At the moment, when a photo is picked, I push a new view controller and display the image at full resolution. Pushing the view is a really slow and choppy experience (about 1 fps!) that I want to smooth out. Comparing to picking a photo on Instagram, I notice that they use a low resolution image and later swap in the full image. (I need the full res image because the user should be able to zoom and pan)
The idea I want is somthing like this:
- (void)imagePickerController:(UIImagePickerController *)picker
didFinishPickingMediaWithInfo:(NSDictionary *)info
{
UIImage* fullImage = [info objectForKey:UIImagePickerControllerOriginalImage];
// Push a view controller and give it the image.....
}
- (void) viewDidLoad {
CGSize smallerImageSize = _imageView.bounds;
UIImage* smallerImage = [MyHelper quickAndDirtyImageResize:_fullImage
toSize:smallerImageSize];
// Set the low res image for now... then later swap in the high res
_imageView.image = smallerImage;
// Swap in high res image async
// This is the part im unsure about... Im sure UIKit isn't thread-safe!
dispatch_async(dispatch_get_global_queue(DISPATCH_QUEUE_PRIORITY_LOW, NULL), ^{
_imageView.image = _fullImage;
});
}
I think that UIImage isn’t memory mapped in until it is used.
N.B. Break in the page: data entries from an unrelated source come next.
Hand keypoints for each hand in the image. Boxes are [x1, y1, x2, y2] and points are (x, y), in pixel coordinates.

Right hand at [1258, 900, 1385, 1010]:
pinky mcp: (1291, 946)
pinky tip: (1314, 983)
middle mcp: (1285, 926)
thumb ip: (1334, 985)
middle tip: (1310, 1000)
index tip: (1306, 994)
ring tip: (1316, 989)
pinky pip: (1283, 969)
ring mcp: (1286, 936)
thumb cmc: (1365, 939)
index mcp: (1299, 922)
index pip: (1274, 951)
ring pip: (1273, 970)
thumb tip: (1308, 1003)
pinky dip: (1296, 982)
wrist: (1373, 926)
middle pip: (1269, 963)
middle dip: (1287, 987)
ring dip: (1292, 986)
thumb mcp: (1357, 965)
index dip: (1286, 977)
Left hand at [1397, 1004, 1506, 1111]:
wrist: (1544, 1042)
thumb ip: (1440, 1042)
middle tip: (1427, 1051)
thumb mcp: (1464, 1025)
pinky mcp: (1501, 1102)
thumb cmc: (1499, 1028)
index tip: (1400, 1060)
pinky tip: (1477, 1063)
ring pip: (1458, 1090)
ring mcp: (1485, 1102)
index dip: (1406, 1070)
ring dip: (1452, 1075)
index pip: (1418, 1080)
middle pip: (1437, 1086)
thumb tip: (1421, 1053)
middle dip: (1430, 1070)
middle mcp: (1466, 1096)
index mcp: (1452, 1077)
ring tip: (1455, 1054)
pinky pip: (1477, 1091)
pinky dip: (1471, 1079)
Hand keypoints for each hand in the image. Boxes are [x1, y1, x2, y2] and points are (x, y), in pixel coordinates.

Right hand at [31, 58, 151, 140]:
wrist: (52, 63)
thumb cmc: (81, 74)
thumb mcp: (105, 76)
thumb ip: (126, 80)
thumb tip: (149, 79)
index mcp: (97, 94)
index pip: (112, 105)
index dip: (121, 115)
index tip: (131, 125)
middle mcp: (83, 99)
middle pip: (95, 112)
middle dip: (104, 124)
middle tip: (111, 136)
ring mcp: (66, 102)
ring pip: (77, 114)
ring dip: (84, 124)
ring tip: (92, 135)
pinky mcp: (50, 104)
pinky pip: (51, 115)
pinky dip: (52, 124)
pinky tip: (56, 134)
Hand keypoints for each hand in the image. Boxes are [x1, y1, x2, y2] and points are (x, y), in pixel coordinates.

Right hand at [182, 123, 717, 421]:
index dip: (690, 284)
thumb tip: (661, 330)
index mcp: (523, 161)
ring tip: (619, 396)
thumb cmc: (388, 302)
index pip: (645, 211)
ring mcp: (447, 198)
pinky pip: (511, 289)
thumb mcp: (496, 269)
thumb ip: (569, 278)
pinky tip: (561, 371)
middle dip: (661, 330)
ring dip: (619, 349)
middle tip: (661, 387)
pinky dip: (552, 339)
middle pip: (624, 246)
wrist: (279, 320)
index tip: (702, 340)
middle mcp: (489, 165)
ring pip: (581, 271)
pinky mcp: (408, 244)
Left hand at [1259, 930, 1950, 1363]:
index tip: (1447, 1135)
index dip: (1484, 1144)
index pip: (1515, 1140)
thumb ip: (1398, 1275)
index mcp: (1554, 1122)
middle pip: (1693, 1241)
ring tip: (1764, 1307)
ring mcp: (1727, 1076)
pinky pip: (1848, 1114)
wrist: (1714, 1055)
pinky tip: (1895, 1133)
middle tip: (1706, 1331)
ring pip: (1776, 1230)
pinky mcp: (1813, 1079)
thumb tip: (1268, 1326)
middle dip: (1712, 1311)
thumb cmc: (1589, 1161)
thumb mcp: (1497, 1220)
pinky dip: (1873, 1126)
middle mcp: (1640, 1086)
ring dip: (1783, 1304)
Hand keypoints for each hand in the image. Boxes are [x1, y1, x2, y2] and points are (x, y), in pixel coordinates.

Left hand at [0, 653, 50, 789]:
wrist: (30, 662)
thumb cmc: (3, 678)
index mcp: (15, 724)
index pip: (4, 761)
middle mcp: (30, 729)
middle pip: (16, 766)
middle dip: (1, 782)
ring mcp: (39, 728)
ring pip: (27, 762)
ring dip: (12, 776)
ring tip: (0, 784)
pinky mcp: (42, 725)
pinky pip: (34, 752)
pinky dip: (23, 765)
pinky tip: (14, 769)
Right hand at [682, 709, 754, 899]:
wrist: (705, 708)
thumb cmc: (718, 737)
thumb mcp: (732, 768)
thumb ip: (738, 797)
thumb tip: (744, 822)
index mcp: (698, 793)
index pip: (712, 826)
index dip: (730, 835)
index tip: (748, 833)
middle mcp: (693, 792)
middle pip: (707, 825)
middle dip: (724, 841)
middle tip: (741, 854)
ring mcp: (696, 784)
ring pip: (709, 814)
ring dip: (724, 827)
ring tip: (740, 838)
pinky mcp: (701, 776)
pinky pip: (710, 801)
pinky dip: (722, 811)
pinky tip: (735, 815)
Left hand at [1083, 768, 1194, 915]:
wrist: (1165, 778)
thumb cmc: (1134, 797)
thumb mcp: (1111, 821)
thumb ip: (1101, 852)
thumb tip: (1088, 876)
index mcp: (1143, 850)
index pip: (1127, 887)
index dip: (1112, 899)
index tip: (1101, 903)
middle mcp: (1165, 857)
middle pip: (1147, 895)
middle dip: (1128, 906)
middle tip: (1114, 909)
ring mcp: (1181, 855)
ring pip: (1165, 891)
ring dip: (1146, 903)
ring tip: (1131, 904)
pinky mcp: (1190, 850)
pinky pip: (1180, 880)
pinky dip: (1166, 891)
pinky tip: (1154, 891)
Therefore it dons’t slow things down until its given to the imageView. Is this correct?
I think image decoding is already done asynchronously by the system, however, it is sill slowing the phone down considerably while its loading.
Is there a way do perform some of the work required to display an image in a very low priority background queue?
You’re trying to do things the most complicated way 🙂
Why not just prepare the small image before pushing the view controller and pass it to them? Look at this code:
The main thing is that
viewDidAppear:will be called right after the animation is done so you can switch images here without any worries.